=== Section Start ===

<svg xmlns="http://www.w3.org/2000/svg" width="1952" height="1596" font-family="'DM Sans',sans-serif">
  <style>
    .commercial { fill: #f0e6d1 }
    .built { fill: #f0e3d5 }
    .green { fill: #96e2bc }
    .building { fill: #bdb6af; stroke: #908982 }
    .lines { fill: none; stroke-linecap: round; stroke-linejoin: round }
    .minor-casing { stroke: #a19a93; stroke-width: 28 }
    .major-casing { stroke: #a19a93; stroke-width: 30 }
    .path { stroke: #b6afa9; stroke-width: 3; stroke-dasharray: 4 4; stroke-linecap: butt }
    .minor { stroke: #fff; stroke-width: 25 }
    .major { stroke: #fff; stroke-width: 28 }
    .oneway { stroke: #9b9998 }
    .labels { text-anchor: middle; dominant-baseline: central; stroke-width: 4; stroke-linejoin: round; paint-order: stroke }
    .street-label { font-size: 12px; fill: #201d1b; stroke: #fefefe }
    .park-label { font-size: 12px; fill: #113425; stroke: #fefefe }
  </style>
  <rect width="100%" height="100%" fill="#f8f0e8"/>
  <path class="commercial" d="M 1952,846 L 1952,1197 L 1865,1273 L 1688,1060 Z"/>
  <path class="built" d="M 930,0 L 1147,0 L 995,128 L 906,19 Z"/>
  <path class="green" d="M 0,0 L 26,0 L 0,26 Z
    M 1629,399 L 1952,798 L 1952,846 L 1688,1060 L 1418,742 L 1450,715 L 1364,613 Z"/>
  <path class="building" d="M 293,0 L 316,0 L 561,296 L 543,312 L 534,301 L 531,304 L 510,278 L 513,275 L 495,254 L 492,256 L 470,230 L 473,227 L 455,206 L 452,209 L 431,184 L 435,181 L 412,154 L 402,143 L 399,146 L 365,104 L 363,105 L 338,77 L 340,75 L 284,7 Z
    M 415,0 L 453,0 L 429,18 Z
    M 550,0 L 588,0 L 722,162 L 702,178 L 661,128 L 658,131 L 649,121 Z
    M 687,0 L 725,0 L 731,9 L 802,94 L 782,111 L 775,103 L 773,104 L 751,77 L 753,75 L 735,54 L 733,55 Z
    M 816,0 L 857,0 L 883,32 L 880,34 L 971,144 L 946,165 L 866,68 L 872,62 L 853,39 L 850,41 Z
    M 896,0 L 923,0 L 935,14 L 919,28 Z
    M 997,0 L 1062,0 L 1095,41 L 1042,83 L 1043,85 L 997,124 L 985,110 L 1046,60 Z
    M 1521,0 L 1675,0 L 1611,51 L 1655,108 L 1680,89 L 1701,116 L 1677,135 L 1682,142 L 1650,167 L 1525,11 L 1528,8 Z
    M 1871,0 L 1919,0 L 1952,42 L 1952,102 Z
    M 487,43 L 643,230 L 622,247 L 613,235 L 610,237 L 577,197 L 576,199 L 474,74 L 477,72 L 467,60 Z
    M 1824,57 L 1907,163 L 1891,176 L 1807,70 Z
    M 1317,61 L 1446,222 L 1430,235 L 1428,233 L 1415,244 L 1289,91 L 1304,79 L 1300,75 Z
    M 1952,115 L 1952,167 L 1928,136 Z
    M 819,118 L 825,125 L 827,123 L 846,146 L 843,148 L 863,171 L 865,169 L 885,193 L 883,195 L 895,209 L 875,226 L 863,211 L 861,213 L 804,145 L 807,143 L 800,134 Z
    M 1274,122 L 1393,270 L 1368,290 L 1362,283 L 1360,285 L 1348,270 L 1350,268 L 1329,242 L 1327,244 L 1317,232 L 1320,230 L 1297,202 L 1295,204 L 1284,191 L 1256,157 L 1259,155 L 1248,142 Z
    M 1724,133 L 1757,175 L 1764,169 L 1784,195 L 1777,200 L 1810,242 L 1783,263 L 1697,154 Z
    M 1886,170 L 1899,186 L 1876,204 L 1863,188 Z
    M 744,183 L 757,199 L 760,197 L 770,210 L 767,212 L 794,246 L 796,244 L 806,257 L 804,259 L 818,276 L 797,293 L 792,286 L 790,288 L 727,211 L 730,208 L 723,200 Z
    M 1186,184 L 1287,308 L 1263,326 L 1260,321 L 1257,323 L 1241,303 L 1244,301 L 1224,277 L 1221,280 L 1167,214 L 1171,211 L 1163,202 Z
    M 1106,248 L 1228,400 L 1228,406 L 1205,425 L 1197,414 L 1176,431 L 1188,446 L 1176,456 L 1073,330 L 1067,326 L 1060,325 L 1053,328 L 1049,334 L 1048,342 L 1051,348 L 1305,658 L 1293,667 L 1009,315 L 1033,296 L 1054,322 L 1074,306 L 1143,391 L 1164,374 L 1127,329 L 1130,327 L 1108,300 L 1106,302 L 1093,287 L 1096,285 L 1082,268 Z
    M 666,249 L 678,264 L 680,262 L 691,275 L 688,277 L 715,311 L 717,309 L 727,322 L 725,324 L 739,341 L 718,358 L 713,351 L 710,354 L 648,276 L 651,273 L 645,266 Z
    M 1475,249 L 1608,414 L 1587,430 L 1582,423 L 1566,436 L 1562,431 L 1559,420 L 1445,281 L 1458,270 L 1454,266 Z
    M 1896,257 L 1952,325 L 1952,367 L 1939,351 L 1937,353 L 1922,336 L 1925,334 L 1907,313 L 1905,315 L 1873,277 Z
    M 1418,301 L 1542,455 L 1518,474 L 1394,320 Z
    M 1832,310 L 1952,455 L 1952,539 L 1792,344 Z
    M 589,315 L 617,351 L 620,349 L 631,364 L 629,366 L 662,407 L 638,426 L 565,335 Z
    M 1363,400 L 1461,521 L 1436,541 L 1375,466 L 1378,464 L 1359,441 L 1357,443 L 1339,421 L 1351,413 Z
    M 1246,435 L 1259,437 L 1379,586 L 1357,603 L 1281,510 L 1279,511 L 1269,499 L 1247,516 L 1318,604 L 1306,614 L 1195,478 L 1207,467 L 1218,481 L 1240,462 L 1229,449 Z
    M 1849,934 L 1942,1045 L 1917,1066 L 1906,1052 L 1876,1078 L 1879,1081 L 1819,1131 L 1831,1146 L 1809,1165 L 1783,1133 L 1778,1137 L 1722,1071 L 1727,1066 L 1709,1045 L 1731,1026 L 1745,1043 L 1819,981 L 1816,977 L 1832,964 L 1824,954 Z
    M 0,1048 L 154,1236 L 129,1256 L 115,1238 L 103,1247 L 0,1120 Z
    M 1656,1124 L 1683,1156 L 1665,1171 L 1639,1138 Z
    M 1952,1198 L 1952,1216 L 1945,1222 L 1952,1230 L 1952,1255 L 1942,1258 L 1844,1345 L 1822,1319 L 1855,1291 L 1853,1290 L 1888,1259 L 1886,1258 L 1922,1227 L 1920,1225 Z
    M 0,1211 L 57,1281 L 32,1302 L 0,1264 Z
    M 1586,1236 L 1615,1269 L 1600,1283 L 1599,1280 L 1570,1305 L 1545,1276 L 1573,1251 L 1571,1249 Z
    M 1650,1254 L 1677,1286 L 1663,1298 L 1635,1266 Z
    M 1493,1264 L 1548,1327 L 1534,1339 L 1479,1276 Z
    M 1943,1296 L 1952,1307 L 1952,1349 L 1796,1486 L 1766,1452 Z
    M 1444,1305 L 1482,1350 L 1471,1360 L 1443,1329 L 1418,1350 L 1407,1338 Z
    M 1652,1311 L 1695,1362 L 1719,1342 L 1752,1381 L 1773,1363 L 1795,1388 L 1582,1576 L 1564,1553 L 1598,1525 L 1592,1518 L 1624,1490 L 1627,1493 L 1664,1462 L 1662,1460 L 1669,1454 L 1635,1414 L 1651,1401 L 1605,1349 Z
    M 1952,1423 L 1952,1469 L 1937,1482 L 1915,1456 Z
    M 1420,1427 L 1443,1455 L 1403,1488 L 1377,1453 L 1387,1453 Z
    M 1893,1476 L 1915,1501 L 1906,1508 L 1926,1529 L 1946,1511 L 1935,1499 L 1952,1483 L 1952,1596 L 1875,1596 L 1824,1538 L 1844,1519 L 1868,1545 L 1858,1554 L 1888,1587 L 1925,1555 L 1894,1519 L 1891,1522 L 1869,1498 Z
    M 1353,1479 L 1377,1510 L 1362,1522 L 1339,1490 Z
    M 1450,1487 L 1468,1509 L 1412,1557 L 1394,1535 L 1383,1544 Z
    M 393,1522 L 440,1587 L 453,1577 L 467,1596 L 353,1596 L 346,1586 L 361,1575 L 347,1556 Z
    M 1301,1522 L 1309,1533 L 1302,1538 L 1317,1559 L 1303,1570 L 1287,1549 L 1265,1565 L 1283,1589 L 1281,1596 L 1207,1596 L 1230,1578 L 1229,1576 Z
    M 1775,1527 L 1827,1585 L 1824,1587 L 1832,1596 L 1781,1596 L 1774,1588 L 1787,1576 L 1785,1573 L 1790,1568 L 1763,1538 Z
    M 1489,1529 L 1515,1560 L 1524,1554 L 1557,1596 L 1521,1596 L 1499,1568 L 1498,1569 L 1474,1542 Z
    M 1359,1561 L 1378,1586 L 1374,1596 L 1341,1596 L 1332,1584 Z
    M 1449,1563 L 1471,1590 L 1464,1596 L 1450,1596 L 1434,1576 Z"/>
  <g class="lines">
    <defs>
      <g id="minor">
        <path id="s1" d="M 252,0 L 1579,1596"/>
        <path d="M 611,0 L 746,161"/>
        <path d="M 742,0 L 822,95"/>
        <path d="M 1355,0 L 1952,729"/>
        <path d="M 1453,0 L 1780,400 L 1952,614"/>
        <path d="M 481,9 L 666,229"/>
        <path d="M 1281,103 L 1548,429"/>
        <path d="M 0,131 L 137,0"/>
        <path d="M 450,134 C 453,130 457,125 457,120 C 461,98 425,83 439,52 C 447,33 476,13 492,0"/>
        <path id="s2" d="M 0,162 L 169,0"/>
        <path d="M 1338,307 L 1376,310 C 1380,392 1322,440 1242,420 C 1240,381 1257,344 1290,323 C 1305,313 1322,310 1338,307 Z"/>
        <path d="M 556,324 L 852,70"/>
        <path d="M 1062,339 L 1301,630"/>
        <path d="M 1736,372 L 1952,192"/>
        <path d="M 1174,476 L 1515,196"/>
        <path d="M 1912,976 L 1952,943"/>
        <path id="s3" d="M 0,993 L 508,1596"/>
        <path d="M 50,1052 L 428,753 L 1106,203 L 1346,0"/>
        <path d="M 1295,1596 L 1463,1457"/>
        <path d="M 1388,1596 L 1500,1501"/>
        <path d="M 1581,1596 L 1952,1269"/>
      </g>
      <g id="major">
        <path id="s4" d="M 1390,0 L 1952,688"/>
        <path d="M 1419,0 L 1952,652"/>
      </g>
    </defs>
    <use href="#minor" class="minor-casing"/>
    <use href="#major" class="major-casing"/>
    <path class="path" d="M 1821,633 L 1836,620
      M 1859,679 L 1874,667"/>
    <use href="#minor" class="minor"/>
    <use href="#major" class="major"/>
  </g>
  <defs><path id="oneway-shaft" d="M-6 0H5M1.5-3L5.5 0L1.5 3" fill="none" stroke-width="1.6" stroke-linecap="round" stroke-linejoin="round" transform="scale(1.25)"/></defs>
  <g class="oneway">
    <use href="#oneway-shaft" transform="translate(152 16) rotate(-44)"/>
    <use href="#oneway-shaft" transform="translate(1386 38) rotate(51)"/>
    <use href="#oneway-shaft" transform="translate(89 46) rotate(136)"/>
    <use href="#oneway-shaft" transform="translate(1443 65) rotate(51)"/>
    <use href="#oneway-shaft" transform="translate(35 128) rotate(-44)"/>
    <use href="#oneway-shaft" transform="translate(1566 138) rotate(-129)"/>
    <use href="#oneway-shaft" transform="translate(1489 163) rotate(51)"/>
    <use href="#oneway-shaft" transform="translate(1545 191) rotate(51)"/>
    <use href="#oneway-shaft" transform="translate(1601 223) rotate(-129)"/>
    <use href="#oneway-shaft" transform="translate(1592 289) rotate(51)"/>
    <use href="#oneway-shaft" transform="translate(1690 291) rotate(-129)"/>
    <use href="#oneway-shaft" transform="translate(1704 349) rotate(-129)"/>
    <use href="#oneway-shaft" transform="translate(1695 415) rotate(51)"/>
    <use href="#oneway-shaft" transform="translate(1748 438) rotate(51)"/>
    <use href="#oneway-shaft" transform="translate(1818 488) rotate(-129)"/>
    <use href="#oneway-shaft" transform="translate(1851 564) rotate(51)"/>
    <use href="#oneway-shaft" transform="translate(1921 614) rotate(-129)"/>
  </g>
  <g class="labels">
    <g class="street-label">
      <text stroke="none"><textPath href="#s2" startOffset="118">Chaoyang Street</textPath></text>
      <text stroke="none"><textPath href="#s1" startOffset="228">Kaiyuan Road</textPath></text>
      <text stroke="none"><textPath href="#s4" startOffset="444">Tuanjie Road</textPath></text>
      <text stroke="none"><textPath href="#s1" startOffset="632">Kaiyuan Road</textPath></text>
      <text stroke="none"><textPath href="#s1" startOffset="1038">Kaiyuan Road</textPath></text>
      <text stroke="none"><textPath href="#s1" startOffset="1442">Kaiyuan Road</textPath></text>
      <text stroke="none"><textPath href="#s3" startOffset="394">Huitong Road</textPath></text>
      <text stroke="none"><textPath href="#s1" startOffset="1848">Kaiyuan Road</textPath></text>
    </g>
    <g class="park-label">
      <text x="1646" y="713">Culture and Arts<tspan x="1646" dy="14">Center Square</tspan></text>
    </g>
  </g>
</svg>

=== Section End ===

• _Exercise brief_
Bring together every line in the entries that holds the string "green".

• _Response for this exercise_
    .green { fill: #96e2bc }
  <path class="green" d="M 0,0 L 26,0 L 0,26 Z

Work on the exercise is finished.